Java代写:CS3016 Mobile Analytics



This assignment broadly deals with location-based mobile marketing. You have data from a location-based marketing agency which handles geo-fencing campaigns on behalf of advertisers. Due to the very large volume of data, you are given a random sample for two campaigns of a single advertiser - AMC Theaters. The advertising impressions are inserted into the mobile app being used on the device. The data include the following elements: impression size (e.g., 320x50 pixels), app category (e.g., IAB1), app review volume and valence, device OS (e.g., iOS), geo-fence lat/long coordinates, mobile device lat/long coordinates, and click outcome (0 or 1). The column names are self-explanatory, although we have provided a data dictionary file on Canvas.


Data Processing

  • a. Create dummy variable imp_large for the large impression
  • b. Create dummy variables cat_entertainment, cat_social and cat_tech for app categories
  • c. Create dummy variable os_ios for iOS devices
  • d.

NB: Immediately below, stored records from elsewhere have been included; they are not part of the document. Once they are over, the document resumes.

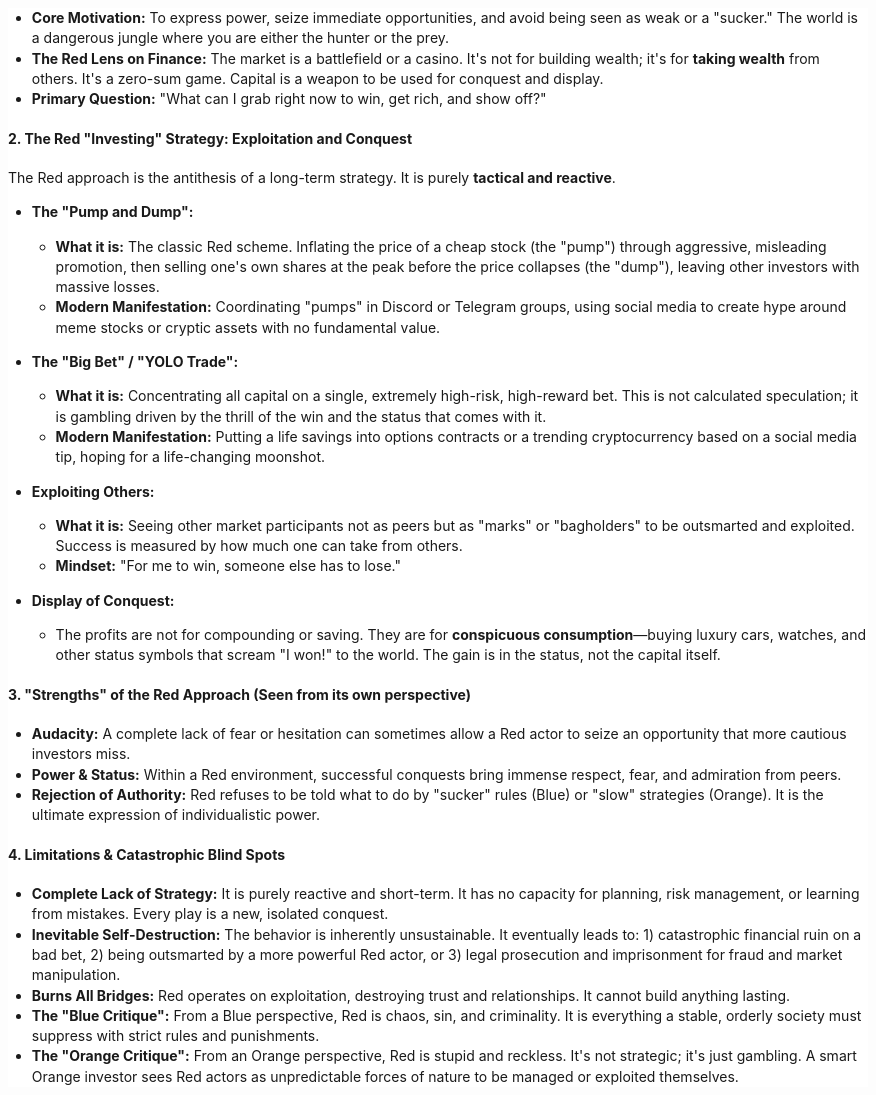 *   **Core Motivation:** To express power, seize immediate opportunities, and avoid being seen as weak or a "sucker." The world is a dangerous jungle where you are either the hunter or the prey.
*   **The Red Lens on Finance:** The market is a battlefield or a casino. It's not for building wealth; it's for **taking wealth** from others. It's a zero-sum game. Capital is a weapon to be used for conquest and display.
*   **Primary Question:** "What can I grab right now to win, get rich, and show off?"

#### **2. The Red "Investing" Strategy: Exploitation and Conquest**

The Red approach is the antithesis of a long-term strategy. It is purely **tactical and reactive**.

*   **The "Pump and Dump":**
    *   **What it is:** The classic Red scheme. Inflating the price of a cheap stock (the "pump") through aggressive, misleading promotion, then selling one's own shares at the peak before the price collapses (the "dump"), leaving other investors with massive losses.
    *   **Modern Manifestation:** Coordinating "pumps" in Discord or Telegram groups, using social media to create hype around meme stocks or cryptic assets with no fundamental value.

*   **The "Big Bet" / "YOLO Trade":**
    *   **What it is:** Concentrating all capital on a single, extremely high-risk, high-reward bet. This is not calculated speculation; it is gambling driven by the thrill of the win and the status that comes with it.
    *   **Modern Manifestation:** Putting a life savings into options contracts or a trending cryptocurrency based on a social media tip, hoping for a life-changing moonshot.

*   **Exploiting Others:**
    *   **What it is:** Seeing other market participants not as peers but as "marks" or "bagholders" to be outsmarted and exploited. Success is measured by how much one can take from others.
    *   **Mindset:** "For me to win, someone else has to lose."

*   **Display of Conquest:**
    *   The profits are not for compounding or saving. They are for **conspicuous consumption**—buying luxury cars, watches, and other status symbols that scream "I won!" to the world. The gain is in the status, not the capital itself.

#### **3. "Strengths" of the Red Approach (Seen from its own perspective)**

*   **Audacity:** A complete lack of fear or hesitation can sometimes allow a Red actor to seize an opportunity that more cautious investors miss.
*   **Power & Status:** Within a Red environment, successful conquests bring immense respect, fear, and admiration from peers.
*   **Rejection of Authority:** Red refuses to be told what to do by "sucker" rules (Blue) or "slow" strategies (Orange). It is the ultimate expression of individualistic power.

#### **4. Limitations & Catastrophic Blind Spots**

*   **Complete Lack of Strategy:** It is purely reactive and short-term. It has no capacity for planning, risk management, or learning from mistakes. Every play is a new, isolated conquest.
*   **Inevitable Self-Destruction:** The behavior is inherently unsustainable. It eventually leads to: 1) catastrophic financial ruin on a bad bet, 2) being outsmarted by a more powerful Red actor, or 3) legal prosecution and imprisonment for fraud and market manipulation.
*   **Burns All Bridges:** Red operates on exploitation, destroying trust and relationships. It cannot build anything lasting.
*   **The "Blue Critique":** From a Blue perspective, Red is chaos, sin, and criminality. It is everything a stable, orderly society must suppress with strict rules and punishments.
*   **The "Orange Critique":** From an Orange perspective, Red is stupid and reckless. It's not strategic; it's just gambling. A smart Orange investor sees Red actors as unpredictable forces of nature to be managed or exploited themselves.
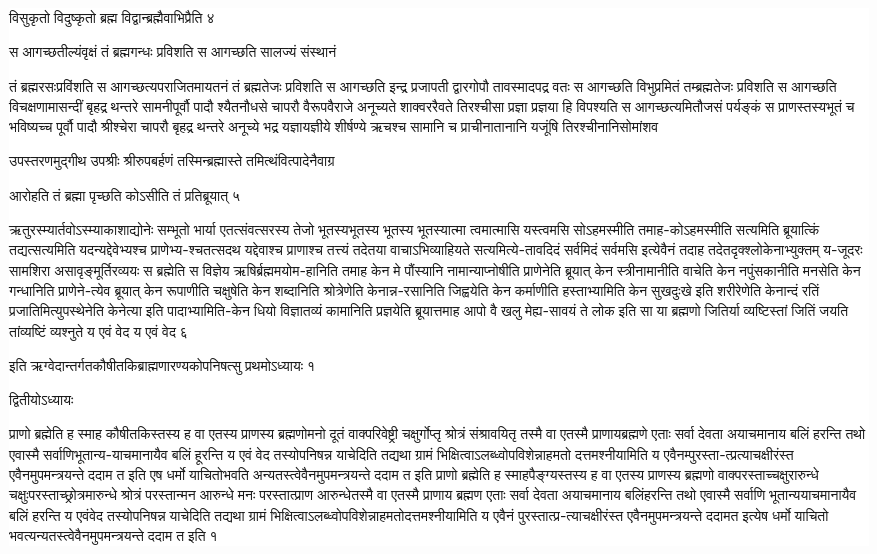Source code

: विसुकृतो विदुष्कृतो ब्रह्म विद्वान्ब्रह्मैवाभिप्रैति ४   


स आगच्छतील्यंवृक्षं तं ब्रह्मगन्धः प्रविशति स आगच्छति सालज्यं संस्थानं 

तं ब्रह्मरसःप्रविंशति स आगच्छत्यपराजितमायतनं तं ब्रह्मतेजः प्रविशति स
आगच्छति इन्द्र प्रजापती द्वारगोपौ तावस्मादपद्र वतः स आगच्छति
विभुप्रमितं तम्ब्रह्मतेजः प्रविशति स आगच्छति विचक्षणामासन्दीं
बृहद्र थन्तरे सामनीपूर्वौ पादौ श्यैतनौधसे चापरौ वैरूपवैराजे अनूच्यते
शाक्वररैवते तिरश्चीसा प्रज्ञा प्रज्ञया हि विपश्यति स
आगच्छत्यमितौजसं पर्यङ्कं स प्राणस्तस्यभूतं च
भविष्यच्च पूर्वौ पादौ श्रीश्चेरा चापरौ बृहद्र थन्तरे
अनूच्ये भद्र यज्ञायज्ञीये शीर्षण्ये ऋचश्च सामानि च
प्राचीनातानानि यजूंषि तिरश्चीनानिसोमांशव 

उपस्तरणमुद्गीथ उपश्रीः श्रीरुपबर्हणं तस्मिन्ब्रह्मास्ते
तमित्थंवित्पादेनैवाग्र 

आरोहति तं ब्रह्मा पृच्छति कोऽसीति तं प्रतिब्रूयात् ५   


ऋतुरस्म्यार्तवोऽस्म्याकाशाद्योनेः सम्भूतो भार्या एतत्संवत्सरस्य तेजो
भूतस्यभूतस्य भूतस्य भूतस्यात्मा त्वमात्मासि यस्त्वमसि सोऽहमस्मीति
तमाह-कोऽहमस्मीति सत्यमिति ब्रूयात्किं
तद्यत्सत्यमिति यदन्यद्देवेभ्यश्च
प्राणेभ्य-श्चतत्सदथ यद्देवाश्च
प्राणाश्च तत्त्यं तदेतया वाचाऽभिव्याहियते
सत्यमित्ये-तावदिदं सर्वमिदं सर्वमसि
इत्येवैनं तदाह तदेतदृक्श्लोकेनाभ्युक्तम् य-जूदरः
सामशिरा असावृङ्मूर्तिरव्ययः स ब्रह्मेति स विज्ञेय
ऋषिर्ब्रह्ममयोम-हानिति तमाह केन मे पौंस्यानि
नामान्याप्नोषीति प्राणेनेति ब्रूयात् केन स्त्रीनामानीति
वाचेति केन नपुंसकानीति मनसेति केन गन्धानिति प्राणेने-त्येव
ब्रूयात् केन रूपाणीति चक्षुषेति केन शब्दानिति श्रोत्रेणेति
केनान्न-रसानिति जिह्वयेति केन कर्माणीति हस्ताभ्यामिति केन
सुखदुःखे इति शरीरेणेति केनान्दं रतिं प्रजातिमित्युपस्थेनेति
केनेत्या इति पादाभ्यामिति-केन धियो विज्ञातव्यं कामानिति
प्रज्ञयेति ब्रूयात्तमाह आपो वै खलु मेह्य-सावयं ते लोक इति सा या
ब्रह्मणो जितिर्या व्यष्टिस्तां जितिं जयति तांव्यष्टिं व्यश्नुते य एवं वेद य एवं वेद ६   


इति ऋग्वेदान्तर्गतकौषीतकिब्राह्मणारण्यकोपनिषत्सु प्रथमोऽध्यायः १   


 

द्वितीयोऽध्यायः 

प्राणो ब्रह्मेति ह स्माह कौषीतकिस्तस्य ह वा एतस्य प्राणस्य ब्रह्मणोमनो
दूतं वाक्परिवेष्ट्री चक्षुर्गोप्तृ श्रोत्रं संश्रावयितृ तस्मै वा
एतस्मै प्राणायब्रह्मणे एताः सर्वा देवता अयाचमानाय बलिं हरन्ति
तथो एवास्मै सर्वाणिभूतान्य-याचमानायैव बलिं हूरन्ति य एवं वेद
तस्योपनिषन्न याचेदिति तद्यथा ग्रामं
भिक्षित्वाऽलब्ध्वोपविशेन्नाहमतो
दत्तमश्नीयामिति य एवैनम्पुरस्ता-त्प्रत्याचक्षीरंस्त एवैनमुपमन्त्रयन्ते
ददाम त इति एष धर्मो याचितोभवति अन्यतस्त्वेवैनमुपमन्त्रयन्ते ददाम त
इति प्राणो ब्रह्मेति ह स्माहपैङ्ग्यस्तस्य ह वा एतस्य प्राणस्य ब्रह्मणो
वाक्परस्ताच्चक्षुरारुन्धे चक्षुःपरस्ताच्छ्रोत्रमारुन्धे श्रोत्रं
परस्तान्मन आरुन्धे मनः परस्तात्प्राण आरुन्धेतस्मै वा एतस्मै
प्राणाय ब्रह्मण एताः सर्वा देवता अयाचमानाय बलिंहरन्ति तथो
एवास्मै सर्वाणि भूतान्ययाचमानायैव बलिं हरन्ति य एवंवेद
तस्योपनिषन्न याचेदिति तद्यथा ग्रामं
भिक्षित्वाऽलब्ध्वोपविशेन्नाहमतोदत्तमश्नीयामिति
य एवैनं पुरस्तात्प्र-त्याचक्षीरंस्त एवैनमुपमन्त्रयन्ते ददामत इत्येष
धर्मो याचितो भवत्यन्यतस्त्वेवैनमुपमन्त्रयन्ते ददाम त इति १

Create variable distance using Harvesine formula to calculate the distance for a pair of latitude/longitude coordinates. Distance (in kilometers) = 6371 * acos( cos( radians(LATITUDE1) ) * cos( radians( LATITUDE2 ) ) * cos( radians( LONGITUDE1 ) - radians(LONGITUDE2) ) + sin( radians(LATITUDE1) ) * sin( radians( LATITUDE2 ) ) )
  • e. Create variable distance_squared by squaring variable distance
  • f. Create variable ln_app_review_vol by taking natural log of app_review_vol

Descriptive Statistics

  • a. Summarize the data by calculating the summary statistics (i.e., mean, median, std. dev., minimum and maximum) for didclick, distance, imp_large, cat_entertainment, cat_social, cat_tech, os_ios, ln_app_review_vol and app_review_val.
  • b. Report the correlations among the above variables.
  • c. Plot the relationship of distance (x-axis) and click-through-rate (y-axis), and any other pairs of variables of interest.

Logistics Regression

  • a. Specify the following Logistic regression model:
    Dependent variable: didclick
    Independent variables: distance, distance_squared, imp_large, cat_entertainment, cat_social, cat_tech, os_ios, ln_app_review_vol and app_review_val.
  • b. Estimate the model in R (using the glm function) and report coefficients and p-value of the estimates. - c. Discuss your findings and their implications, limiting your answer to a page or so.